Are your nurses current on infusion therapy?
Are your nurses current on infusion therapy?
Here's what they should know
For many home care nurses, learning about infusion therapy is a little like taking organic chemistry: a chore one groans about.
Yet, learning about infusion therapy is just as necessary since increasing numbers of hospitals are sending home patients who have catheters.
"The hospitals are just discharging patients earlier, and they still have their IV, so we have to finish up their course of therapy," says Susan Shrecengost, RN, staff development and education coordinator for Clarion Forest Visiting Nurse Association in Knox, PA. The full-service agency serves a rural area in mid-to-northwest Pennsylvania.
Clarion Forest Visiting Nurse had a hospital nurse, Jane Deeter, RN, at Clarion (PA) Hospital, conduct an inservice on Mediports. Also, the agency uses a model of a human chest to demonstrate the various IV ports, Shrecengost says.
Bayfront Home Health of St. Petersburg, FL, has established a standing protocol for the care of all IVs, including peripheral lines, midlines, triple lumens or central lines, implantable ports, and others, says Claire Malczyk, RN, BSN, PHN, quality improvement coordinator for the hospital-affiliated agency, which covers most of the peninsula around St. Petersburg.
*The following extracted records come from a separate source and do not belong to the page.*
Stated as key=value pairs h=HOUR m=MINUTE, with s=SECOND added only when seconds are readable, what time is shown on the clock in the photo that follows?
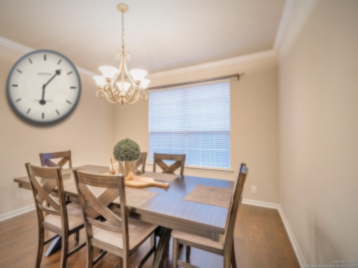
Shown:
h=6 m=7
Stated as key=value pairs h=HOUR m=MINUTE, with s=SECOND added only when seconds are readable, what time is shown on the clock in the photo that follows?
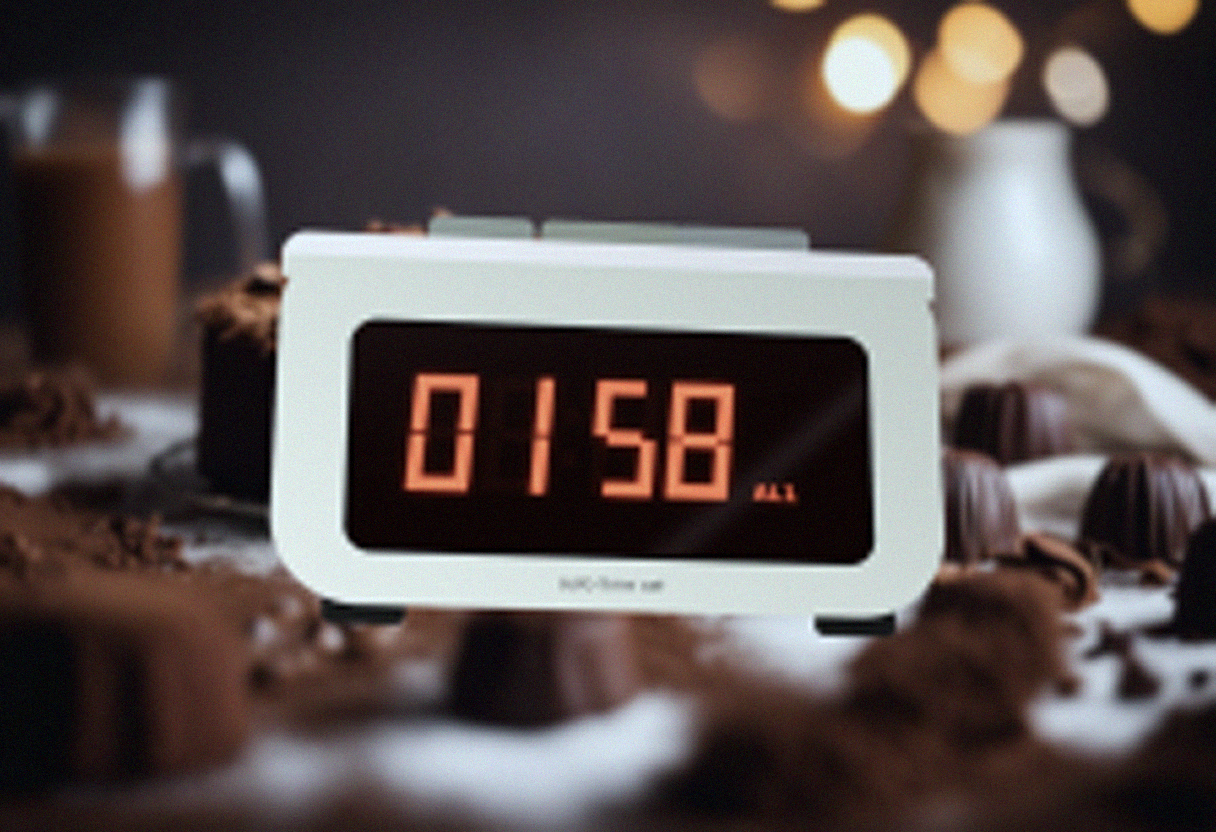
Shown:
h=1 m=58
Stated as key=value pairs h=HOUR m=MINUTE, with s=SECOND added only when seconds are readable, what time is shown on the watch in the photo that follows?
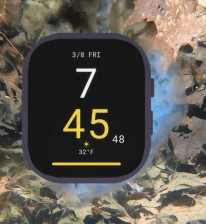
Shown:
h=7 m=45 s=48
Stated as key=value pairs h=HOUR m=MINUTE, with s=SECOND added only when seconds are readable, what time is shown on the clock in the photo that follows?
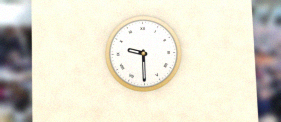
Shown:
h=9 m=30
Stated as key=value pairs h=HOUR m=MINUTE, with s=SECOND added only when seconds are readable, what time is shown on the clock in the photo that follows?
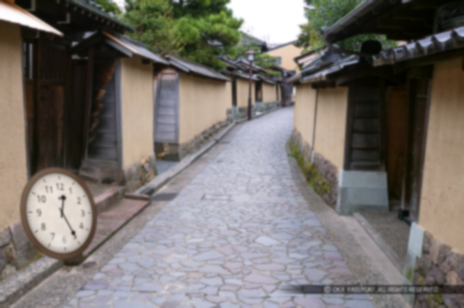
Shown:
h=12 m=25
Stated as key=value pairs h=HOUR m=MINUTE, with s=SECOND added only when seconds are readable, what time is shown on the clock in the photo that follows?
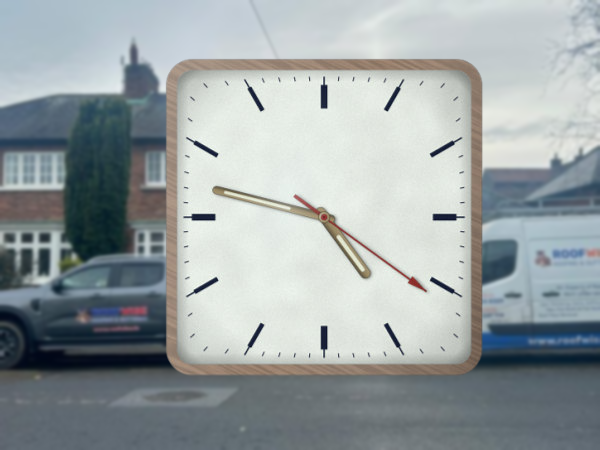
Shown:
h=4 m=47 s=21
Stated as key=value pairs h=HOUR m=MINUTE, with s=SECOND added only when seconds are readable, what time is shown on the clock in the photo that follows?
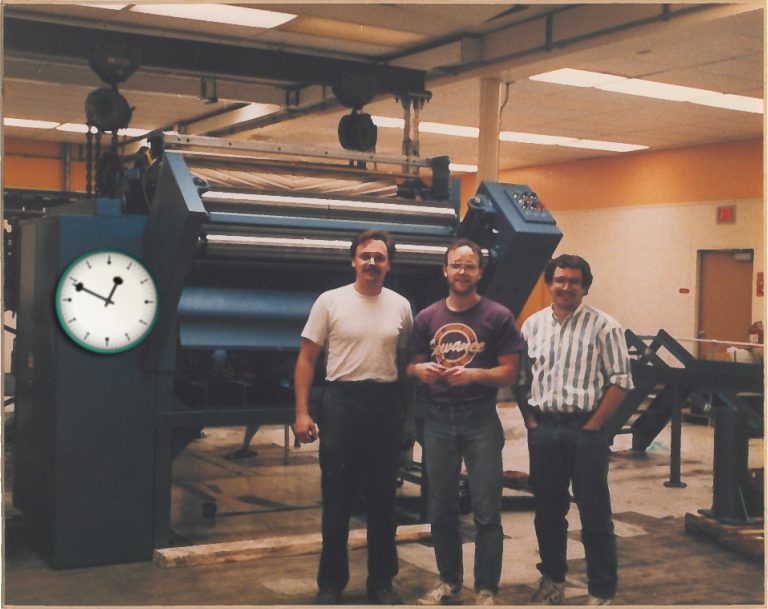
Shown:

"We had a problem with nurses doing IVs too infrequently and with the agency not having an IV team," Malczyk says. "So basically what we did is establish a protocol." (See IV protocol, p. 74.)
Bayfront also developed an IV intake order sheet that has all physician orders. (See IV medication administration physician's orders, p. 83.)
The IV protocol now is part of the agency's admission packet to go out with all IV teaching tools, says Michelle Barlow, RN, BSN, Bayfront manager.
"The tool makes it a lot easier for the nurses out in the field," Barlow says. "We tried to take the guessing game out of caring for the IV patient population by giving nurses all the tools they needed to pull the full picture together."
Before the tool was developed, the nurses had to hand write everything, Barlow adds. "Now all they have to do is look at the order form, and they can go through and check what's applicable."
Bayfront provided small group inservices for nurses to discuss the new forms and how they should use them, Malczyk says.
Clarion Forest Visiting Nurse's IV training for nurses during their orientation includes placing nurses with as many IV patients as possible so their skills can be checked, Shrecengost says. (See Clarion Forest's infusaport competency, p. 84.)
"Our IV cases used to be pretty few and far between, so it's good to have reviews periodically, to keep nurses current," Shrecengost adds.
The training partly involves having home care nurses watch hospital nurses handle infusion therapy, says Deeter, who is a head nurse of the special procedures unit for Clarion Hospital.
If your agency needs to begin regular IV training, Deeter recommends you focus on these areas:
· Accessing ports. It takes a minimum of three times to learn how to access these ports, Deeter states. Nurses first can observe a nurse accessing a port, and then they will be assisted with accessing a port, and finally they can access one port on their own while being observed, Deeter says.
Accessing ports can be tricky because nurses must learn to put the needle through the skin to the top part of the port, which is between the size of a dime and a nickel, Deeter says. "They're not always easy to feel, depending on the size of the patient and how much subcutaneous fat overlaps the port."
· Discontinuing needles in infusaports. Nurses need to learn how to handle a needle in an infusaport, Deeter notes.
"It looks like the head of a stethoscope that's threaded into the subclavian vein in the upper part of the chest," Deeter says.
Her chief advice is that the nurse make sure the needle is flushed with Heparin and removed from the port. "It's very important these ports are flushed with Heparin."
· Handling problems. Deeter once handled a home care case in which a patient made it very difficult for nurses to take care of his port, and this in turn upset the patient's physicians.
"We ended up teaching the wife how to do it because he was a real stinker and was pulling the needle out and saying it was never in," Deeter comments, adding that she was brought into the case to teach the wife.
Deeter also teaches nurses how to position patients to obtain a blood return when pulling the needle back. That means the port is in the right place in the vein so the nurse can inject medication through it.
"If you aren't getting a blood return, then have the patient turn from side-to-side, and have him cough," Deeter suggests. "The port could have slipped out of the vein, but that doesn't happen very often."
Sometimes, ports could be pushed up against the wall of a vein, so when the nurse pulls back to aspirate the blood, the port is up against the wall, and it won't let any blood come back, Deeter explains. "Push it, and sometimes that will do it, and it will float into the vein again."
Another problem involves rotating sites by a centimeter or so. The spots for inserting needles should be changed every 72 hours, rotating like positions on a clock at 12 o'clock, 3 o'clock , 6 o'clock , 9 o'clock, and in the middle, Deeter says.
"You change spots just so you're not infecting the patient by putting it in the same hole," Deeter says. "You could be pushing bacteria down into the port, and they could get the port infected from it."